Organic vs Inorganic Chemistry

I have no idea what organic food is supposed to be (and no one seems able to tell me) but I sure know what Organic Chemistry is.

All of chemistry is divided into two broad classes – Organic and Inorganic.

Now, here’s the weird thing – the periodic table has 103 elements at last count – organic chemistry is based on the chemistry of one of them – carbon – and inorganic chemistry is based on the chemistry of the other 102.

The reason for this is that carbon atoms have a unique ability to link to themselves, forming long chains, rings, lattices, helixes and even balls. It is for example the perfect tetrahedral structure of diamonds that gives it its incredible hardness, and the multiple ring linkages that gives carbon fibre its incredible lightness.

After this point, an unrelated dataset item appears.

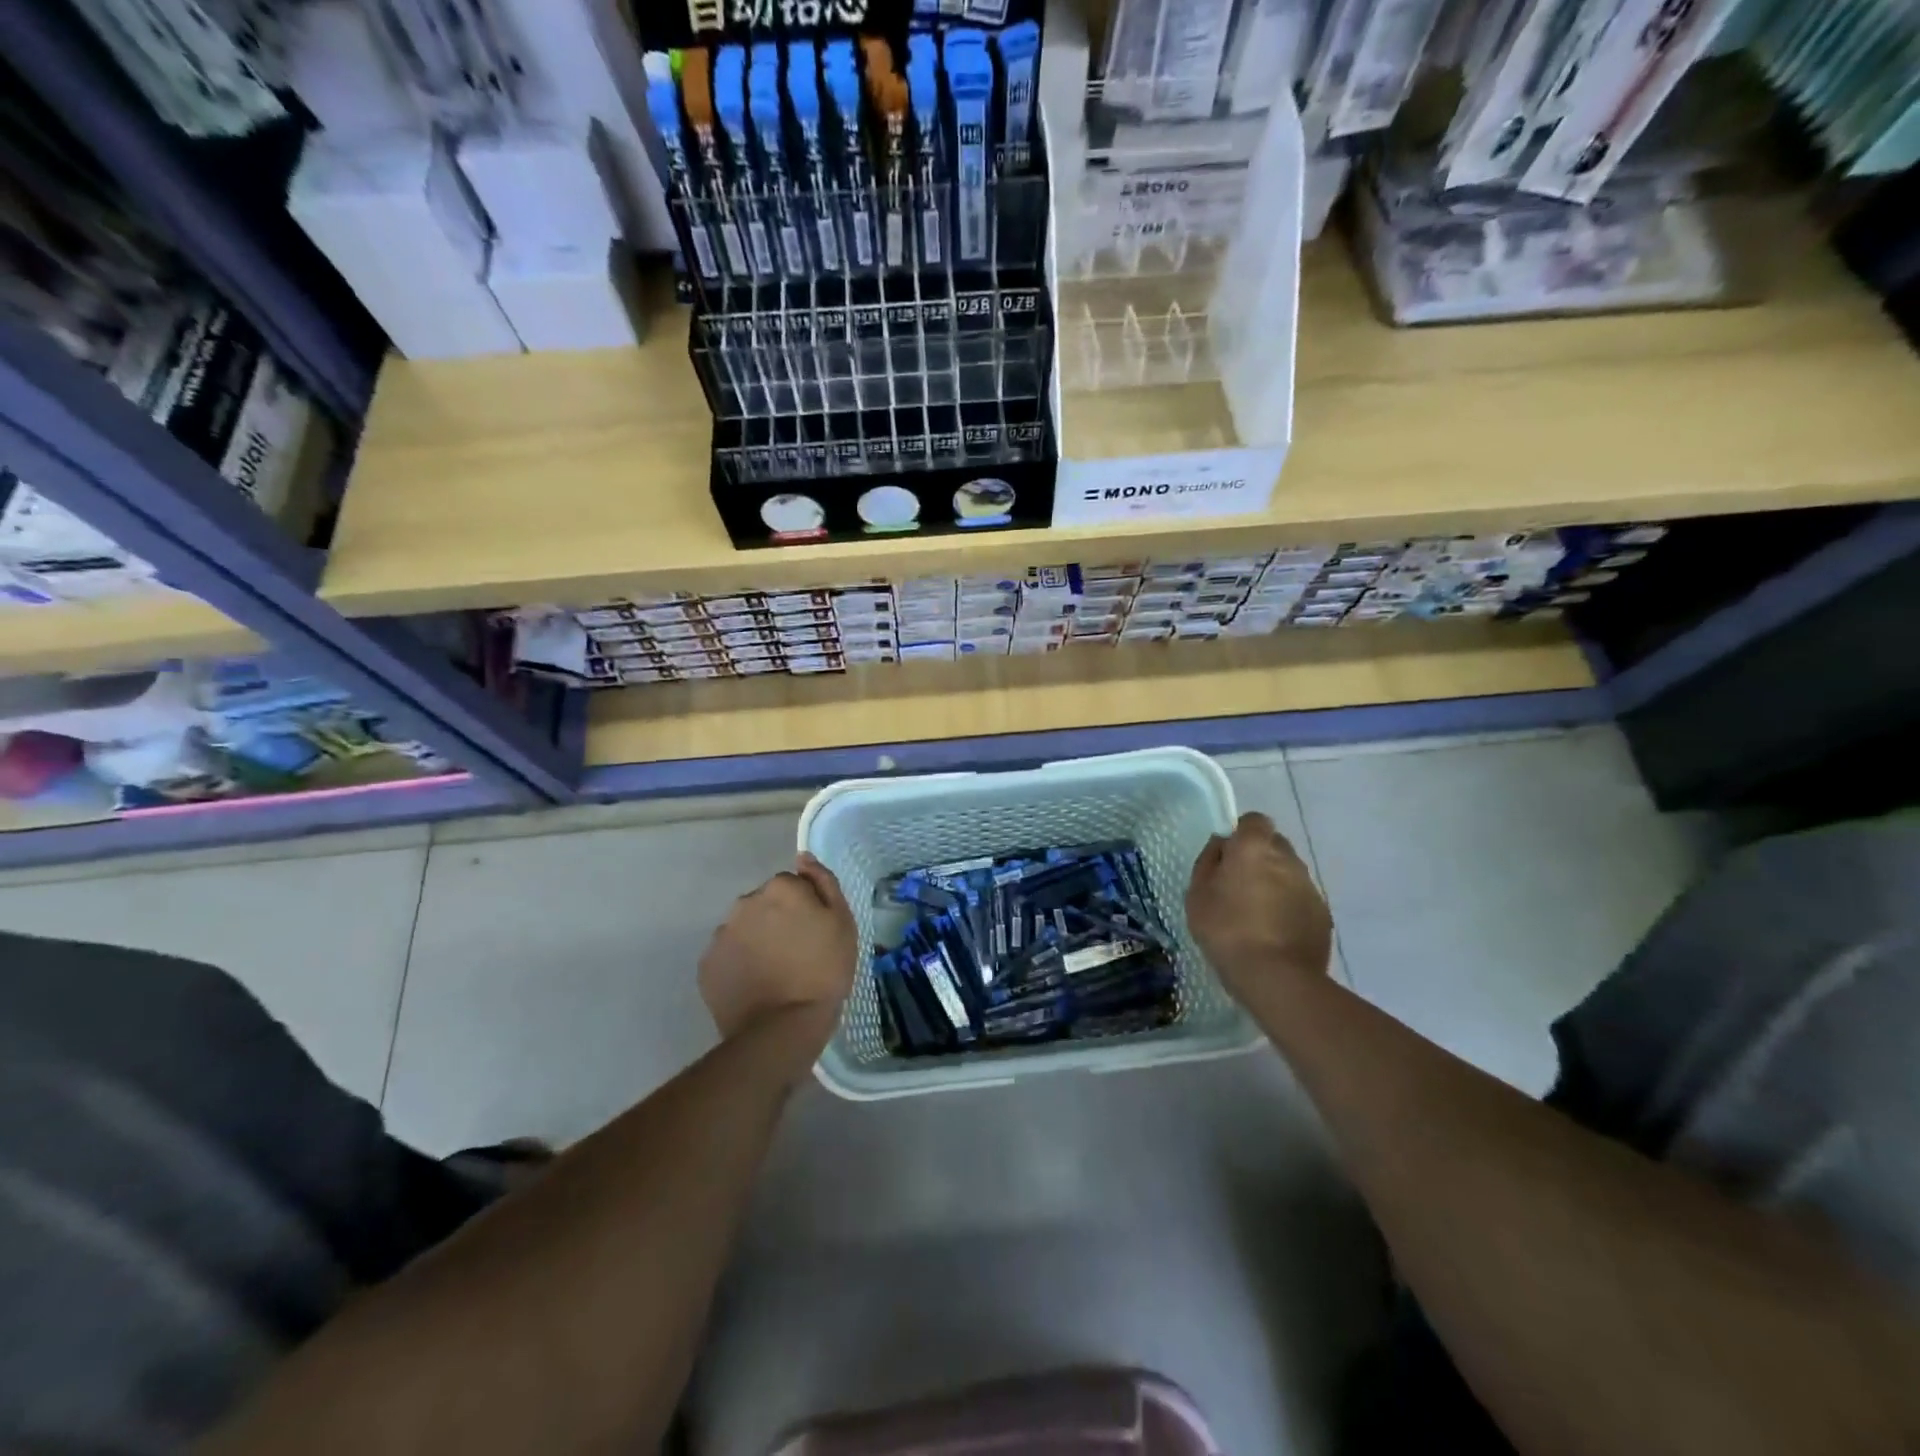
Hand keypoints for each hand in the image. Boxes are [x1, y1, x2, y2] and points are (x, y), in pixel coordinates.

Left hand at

Organic chemistry, also known as carbon chemistry, is the chemistry of life.

Although our body certainly contains some inorganic elements – bones and stuff – we are mostly organic – hence the name: the chemistry of organs.

So it makes sense that any chemical that interacts with our body is also organic – carbohydrates, amino acids, proteins, oils and fats, and of course, pharmaceuticals. And, of course, clothes – whether they be natural or synthetic – are also organic, as are many of the stains that find their way onto them.

In future posts I’ll look a little deeper at some of these interactions, especially as they concern laundry detergents and the like.